« Dans quelques grammes de litière forestière, il y a une vie incroyable : des bactéries photosynthétiques, acidolactiques ou encore fixatrices d’azote, des levures, des champignons… », liste Nicolas Lemane, conseiller technique auprès des établissements Dupré-Lardeau, dans le sud de l’Indre. Avec un groupe d’agriculteurs, le négoce a fait le choix de travailler sur des méthodes permettant d’améliorer la qualité des sols agricoles. Et parmi elles : l’épandage de litière forestière fermentée, aussi appelée « Lifofer ».

Orienter le profil bactérien

Le principe est simple : multiplier les micro-organismes présents dans les sols forestiers, pour ensuite les appliquer dans les parcelles. « L’objectif est d’orienter le profil bactérien des sols naturellement, avec des micro-organismes autochtones », indique Nicolas Lemane. L’hypothèse formulée est que cet apport créerait un environnement favorable à la croissance des plantes.

La préparation du produit commence par le prélèvement de litière forestière en cours de décomposition, de préférence dans un bois à proximité et peu perturbé par l’homme. À cela s’ajoutent du petit-lait (source de bactéries lactiques), du sucre facilement fermentable (mélasse de canne à sucre par exemple), une source d'amidon et de fibre (son de blé, litière), et de l’eau non chlorée. Le mélange solide obtenu, bien tassé, doit reposer environ 1 mois à 25°C dans un récipient hermétique pour qu’une fermentation anaérobie s’y opère.

L’étape suivante consiste à faire infuser la phase solide obtenue dans une cuve de 1 000 litres remplie d’eau non chlorée, d’un peu de mélasse et de petit-lait.

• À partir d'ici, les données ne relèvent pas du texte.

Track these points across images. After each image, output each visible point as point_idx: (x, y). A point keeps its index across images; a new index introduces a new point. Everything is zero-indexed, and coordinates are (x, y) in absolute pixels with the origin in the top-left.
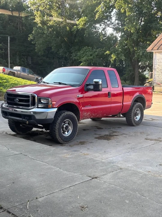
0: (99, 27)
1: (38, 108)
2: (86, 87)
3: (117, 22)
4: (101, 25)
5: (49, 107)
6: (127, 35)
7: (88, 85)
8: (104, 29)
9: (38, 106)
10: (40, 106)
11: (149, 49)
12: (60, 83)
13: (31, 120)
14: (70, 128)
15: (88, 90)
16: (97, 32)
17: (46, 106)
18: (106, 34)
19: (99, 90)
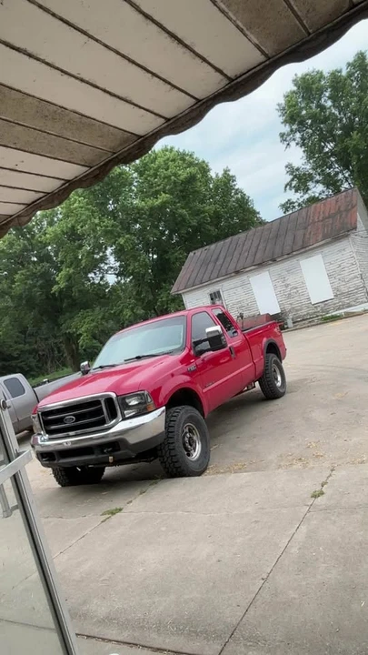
0: (94, 277)
1: (124, 419)
2: (194, 348)
3: (118, 264)
4: (95, 274)
5: (150, 410)
6: (139, 279)
7: (197, 343)
8: (102, 279)
9: (123, 415)
10: (128, 413)
11: (174, 291)
12: (138, 358)
13: (119, 450)
14: (195, 438)
15: (202, 352)
16: (93, 284)
17: (142, 411)
18: (107, 283)
19: (224, 347)
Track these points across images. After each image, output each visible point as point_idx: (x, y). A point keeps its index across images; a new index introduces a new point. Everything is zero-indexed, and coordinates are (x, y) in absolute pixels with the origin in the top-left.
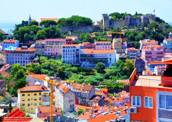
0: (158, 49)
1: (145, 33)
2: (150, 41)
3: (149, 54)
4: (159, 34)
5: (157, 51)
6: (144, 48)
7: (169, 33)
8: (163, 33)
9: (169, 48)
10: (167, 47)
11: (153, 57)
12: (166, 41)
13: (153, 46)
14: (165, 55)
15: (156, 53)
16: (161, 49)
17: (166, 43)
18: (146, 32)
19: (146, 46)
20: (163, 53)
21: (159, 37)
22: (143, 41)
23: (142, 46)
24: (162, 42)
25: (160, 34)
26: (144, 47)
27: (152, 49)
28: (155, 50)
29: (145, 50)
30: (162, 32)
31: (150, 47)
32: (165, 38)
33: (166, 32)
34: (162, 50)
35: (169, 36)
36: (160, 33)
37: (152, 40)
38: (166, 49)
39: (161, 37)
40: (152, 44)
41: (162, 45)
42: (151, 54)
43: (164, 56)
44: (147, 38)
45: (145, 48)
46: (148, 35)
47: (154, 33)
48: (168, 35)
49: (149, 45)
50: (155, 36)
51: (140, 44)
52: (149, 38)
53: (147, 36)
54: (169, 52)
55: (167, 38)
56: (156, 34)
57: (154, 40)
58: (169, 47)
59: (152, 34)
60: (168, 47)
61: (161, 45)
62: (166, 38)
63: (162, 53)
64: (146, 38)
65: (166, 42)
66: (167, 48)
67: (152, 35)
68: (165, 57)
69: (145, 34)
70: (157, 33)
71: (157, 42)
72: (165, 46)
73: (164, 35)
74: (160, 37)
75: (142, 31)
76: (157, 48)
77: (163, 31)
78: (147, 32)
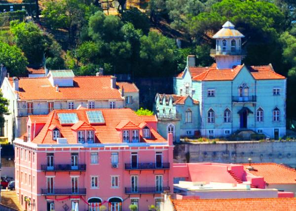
0: (130, 135)
1: (42, 32)
2: (76, 85)
3: (65, 168)
4: (146, 32)
5: (122, 153)
6: (29, 133)
7: (217, 27)
8: (172, 26)
9: (217, 132)
10: (205, 120)
11: (93, 192)
12: (195, 81)
13: (96, 116)
14: (188, 179)
15: (114, 166)
16: (153, 138)
17: (198, 97)
18: (47, 24)
19: (48, 119)
20: (167, 167)
21: (143, 54)
22: (23, 82)
23: (20, 116)
24: (169, 89)
25: (155, 38)
26: (30, 122)
27: (89, 136)
28: (112, 140)
29: (34, 145)
30: (170, 21)
31: (77, 123)
32: (189, 60)
33: (193, 25)
34: (163, 144)
35: (217, 52)
36: (154, 31)
37: (90, 73)
38: (198, 135)
39: (159, 57)
40: (92, 107)
41: (165, 107)
42: (82, 168)
43: (182, 185)
44: (59, 65)
45: (38, 128)
46: (68, 45)
47: (109, 32)
48: (213, 43)
49: (72, 108)
50: (113, 46)
51: (5, 102)
52: (70, 61)
53: (56, 45)
54: (215, 154)
55: (206, 61)
56: (120, 38)
57: (106, 73)
58: (219, 120)
59: (95, 36)
60: (211, 120)
61: (159, 107)
62: (198, 63)
63: (160, 165)
64: (48, 60)
65: (198, 87)
66: (203, 132)
67: (92, 46)
68: (182, 192)
69: (37, 39)
70: (127, 27)
71: (132, 90)
72: (188, 118)
73: (184, 45)
74: (151, 52)
75: (21, 17)
76: (122, 130)
77: (173, 13)
78: (61, 24)
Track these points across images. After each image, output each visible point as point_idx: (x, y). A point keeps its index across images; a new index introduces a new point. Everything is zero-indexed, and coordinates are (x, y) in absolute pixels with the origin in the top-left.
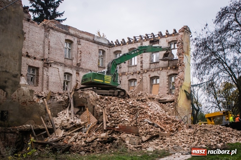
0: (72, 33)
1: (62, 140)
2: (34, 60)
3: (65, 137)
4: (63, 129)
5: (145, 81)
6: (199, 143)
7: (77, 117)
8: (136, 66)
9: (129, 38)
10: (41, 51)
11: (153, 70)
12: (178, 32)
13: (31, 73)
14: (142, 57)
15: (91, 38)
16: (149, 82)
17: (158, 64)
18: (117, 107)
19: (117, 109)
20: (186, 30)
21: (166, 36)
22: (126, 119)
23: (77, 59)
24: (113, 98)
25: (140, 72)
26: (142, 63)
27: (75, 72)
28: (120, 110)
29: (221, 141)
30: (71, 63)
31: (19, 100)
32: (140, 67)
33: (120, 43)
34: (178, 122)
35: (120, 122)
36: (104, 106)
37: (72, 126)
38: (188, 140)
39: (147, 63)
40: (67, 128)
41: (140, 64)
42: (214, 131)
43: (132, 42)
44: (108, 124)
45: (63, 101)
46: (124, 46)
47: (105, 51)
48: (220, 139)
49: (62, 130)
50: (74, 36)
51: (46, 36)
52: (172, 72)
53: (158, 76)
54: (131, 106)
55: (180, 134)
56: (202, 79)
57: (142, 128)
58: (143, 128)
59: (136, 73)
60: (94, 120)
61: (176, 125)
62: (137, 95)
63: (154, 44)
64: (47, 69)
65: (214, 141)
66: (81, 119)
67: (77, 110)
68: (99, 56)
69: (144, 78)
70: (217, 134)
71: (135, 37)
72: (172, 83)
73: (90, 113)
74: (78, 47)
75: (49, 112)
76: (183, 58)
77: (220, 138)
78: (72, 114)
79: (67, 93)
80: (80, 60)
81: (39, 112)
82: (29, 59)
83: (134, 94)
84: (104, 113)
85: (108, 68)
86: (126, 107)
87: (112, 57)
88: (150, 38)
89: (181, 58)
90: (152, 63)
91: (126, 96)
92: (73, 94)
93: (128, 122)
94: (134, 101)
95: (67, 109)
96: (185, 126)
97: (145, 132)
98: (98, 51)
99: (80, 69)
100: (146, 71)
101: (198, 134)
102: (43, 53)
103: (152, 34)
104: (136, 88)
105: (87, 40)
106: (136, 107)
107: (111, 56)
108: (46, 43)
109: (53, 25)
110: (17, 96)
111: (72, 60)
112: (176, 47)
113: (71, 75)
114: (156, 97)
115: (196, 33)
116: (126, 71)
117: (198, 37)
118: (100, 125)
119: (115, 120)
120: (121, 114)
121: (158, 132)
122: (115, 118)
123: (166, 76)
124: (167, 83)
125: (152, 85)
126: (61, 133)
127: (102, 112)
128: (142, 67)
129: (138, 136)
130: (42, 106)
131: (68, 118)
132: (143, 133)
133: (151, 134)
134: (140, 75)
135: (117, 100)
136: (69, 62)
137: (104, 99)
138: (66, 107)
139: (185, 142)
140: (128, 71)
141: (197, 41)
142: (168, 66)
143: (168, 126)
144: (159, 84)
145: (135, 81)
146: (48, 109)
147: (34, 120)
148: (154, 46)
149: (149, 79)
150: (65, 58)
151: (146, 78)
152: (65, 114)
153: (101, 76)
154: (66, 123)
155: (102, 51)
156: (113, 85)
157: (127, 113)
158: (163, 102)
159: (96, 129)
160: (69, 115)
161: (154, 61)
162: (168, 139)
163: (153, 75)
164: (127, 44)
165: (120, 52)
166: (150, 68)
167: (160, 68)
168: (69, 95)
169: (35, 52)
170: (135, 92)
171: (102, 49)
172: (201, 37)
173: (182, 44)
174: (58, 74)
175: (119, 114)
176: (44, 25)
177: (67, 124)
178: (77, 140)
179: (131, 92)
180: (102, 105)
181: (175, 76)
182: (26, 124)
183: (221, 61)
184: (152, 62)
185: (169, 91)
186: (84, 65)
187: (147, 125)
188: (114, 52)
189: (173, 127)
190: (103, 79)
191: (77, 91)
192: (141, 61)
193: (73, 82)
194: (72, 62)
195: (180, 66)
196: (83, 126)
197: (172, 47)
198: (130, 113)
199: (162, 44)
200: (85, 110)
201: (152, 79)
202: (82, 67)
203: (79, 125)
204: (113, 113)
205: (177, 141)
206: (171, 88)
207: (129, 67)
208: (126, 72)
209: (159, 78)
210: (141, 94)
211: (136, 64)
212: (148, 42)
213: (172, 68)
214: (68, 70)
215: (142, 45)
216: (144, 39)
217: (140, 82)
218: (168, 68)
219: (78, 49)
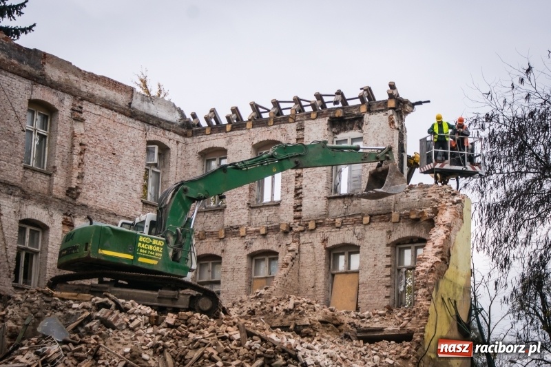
0: (55, 79)
5: (309, 260)
8: (278, 204)
9: (255, 107)
11: (338, 221)
14: (300, 175)
15: (121, 99)
16: (323, 263)
17: (355, 202)
19: (212, 359)
21: (390, 105)
23: (69, 174)
25: (291, 229)
26: (298, 194)
27: (58, 218)
28: (220, 364)
30: (46, 186)
32: (292, 210)
33: (224, 121)
39: (317, 195)
41: (290, 200)
43: (267, 120)
46: (238, 132)
47: (169, 149)
50: (62, 91)
52: (405, 231)
53: (356, 242)
56: (507, 260)
59: (276, 229)
62: (280, 308)
63: (345, 130)
68: (148, 165)
69: (304, 248)
71: (276, 103)
72: (404, 270)
74: (72, 129)
80: (81, 177)
83: (267, 306)
85: (160, 210)
87: (194, 170)
88: (331, 110)
90: (335, 198)
98: (143, 146)
99: (78, 210)
100: (312, 226)
103: (339, 93)
104: (275, 285)
105: (108, 105)
107: (188, 165)
111: (50, 175)
113: (44, 228)
114: (347, 321)
115: (489, 98)
116: (242, 223)
117: (498, 112)
123: (384, 245)
124: (388, 271)
125: (332, 275)
128: (297, 208)
134: (289, 240)
136: (39, 183)
140: (249, 224)
141: (494, 126)
142: (393, 211)
144: (357, 272)
145: (271, 260)
149: (321, 254)
150: (25, 168)
151: (313, 247)
155: (157, 147)
161: (344, 190)
163: (336, 238)
164: (249, 125)
165: (222, 152)
166: (327, 215)
167: (363, 215)
170: (274, 298)
171: (157, 138)
172: (509, 113)
179: (257, 297)
181: (416, 248)
184: (336, 191)
185: (392, 298)
186: (91, 193)
188: (200, 153)
192: (296, 189)
193: (49, 255)
194: (51, 182)
199: (372, 130)
201: (333, 252)
202: (84, 202)
207: (251, 207)
208: (241, 226)
209: (358, 252)
210: (295, 305)
211: (277, 198)
212: (324, 122)
213: (405, 218)
214: (35, 212)
215: (301, 132)
216: (308, 109)
217: (291, 263)
218: (391, 217)
219: (74, 135)
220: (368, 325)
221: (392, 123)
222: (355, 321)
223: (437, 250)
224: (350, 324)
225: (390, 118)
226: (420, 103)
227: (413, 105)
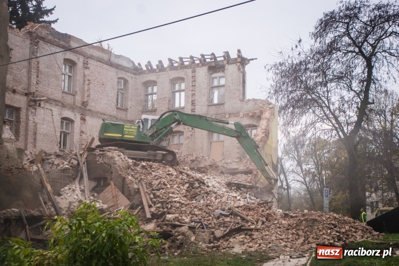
2: (12, 95)
5: (199, 136)
8: (183, 108)
9: (170, 60)
10: (25, 79)
14: (194, 94)
15: (106, 57)
16: (206, 137)
17: (221, 107)
18: (164, 180)
19: (165, 184)
23: (83, 95)
24: (156, 165)
26: (193, 103)
27: (79, 116)
28: (169, 186)
29: (339, 239)
30: (73, 101)
32: (191, 111)
33: (155, 67)
36: (141, 179)
39: (203, 104)
41: (189, 106)
43: (177, 67)
44: (152, 210)
46: (162, 73)
47: (128, 81)
48: (339, 236)
50: (79, 54)
51: (33, 53)
52: (247, 122)
60: (124, 202)
63: (216, 72)
64: (33, 110)
68: (119, 89)
71: (181, 59)
74: (84, 72)
75: (49, 187)
80: (88, 96)
81: (31, 187)
84: (141, 189)
87: (140, 91)
88: (209, 62)
90: (211, 105)
92: (85, 156)
95: (77, 183)
98: (116, 80)
99: (87, 112)
101: (302, 227)
103: (213, 54)
104: (183, 148)
105: (99, 60)
107: (137, 89)
109: (44, 33)
111: (74, 95)
113: (72, 121)
118: (137, 211)
120: (172, 193)
125: (210, 143)
127: (138, 189)
128: (193, 110)
130: (36, 176)
136: (69, 99)
142: (241, 112)
144: (223, 141)
145: (179, 135)
146: (45, 182)
150: (63, 92)
152: (73, 190)
155: (122, 80)
160: (80, 193)
161: (216, 101)
164: (168, 69)
165: (154, 83)
166: (207, 114)
167: (226, 114)
170: (184, 154)
171: (123, 76)
174: (51, 120)
175: (169, 192)
176: (30, 33)
181: (252, 129)
184: (211, 102)
185: (240, 153)
186: (93, 104)
188: (143, 83)
191: (92, 151)
192: (192, 101)
193: (75, 134)
194: (75, 99)
199: (229, 72)
202: (90, 108)
211: (182, 105)
212: (205, 69)
213: (246, 115)
214: (68, 114)
215: (194, 73)
216: (197, 62)
217: (190, 137)
218: (239, 115)
220: (231, 167)
221: (240, 69)
222: (224, 165)
223: (263, 131)
224: (222, 166)
225: (239, 67)
226: (252, 59)
227: (249, 60)
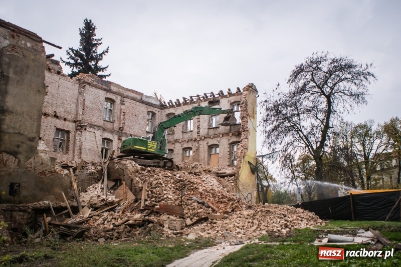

Une semaine de fermentation à environ 25°C termine le processus. L’opération d’infusion peut être réalisée plusieurs fois : 30 kg du mélange initial permettent d’obtenir 4 000 litres de Lifofer. Le liquide obtenu, à utiliser dilué de 5 à 10 % du volume de la bouillie de pulvérisation, peut être épandu avec du matériel classique.

Phase initiale de tests

Nicolas Lemane précise que le produit est photosensible : les cuves doivent être opaques ou enrubannées, et l’application faite préférentiellement le soir. Il estime que la meilleure période pour l’aépandage correspond aux séquences poussantes (automne, printemps).

L’expérience en est à ses tout débuts. Un essai a été réalisé en 2022 sur tournesol. Les résultats sont jugés « prometteurs » par les établissements Dupré-Lardeau, notamment vis-à-vis de la résistance de la culture au manque d’eau. La sécheresse, marquée l’année dernière, a toutefois pris le dessus en fin de cycle, ne permettant pas de mettre en évidence une éventuelle différence de rendement. Une deuxième phase de test a été lancée en 2023.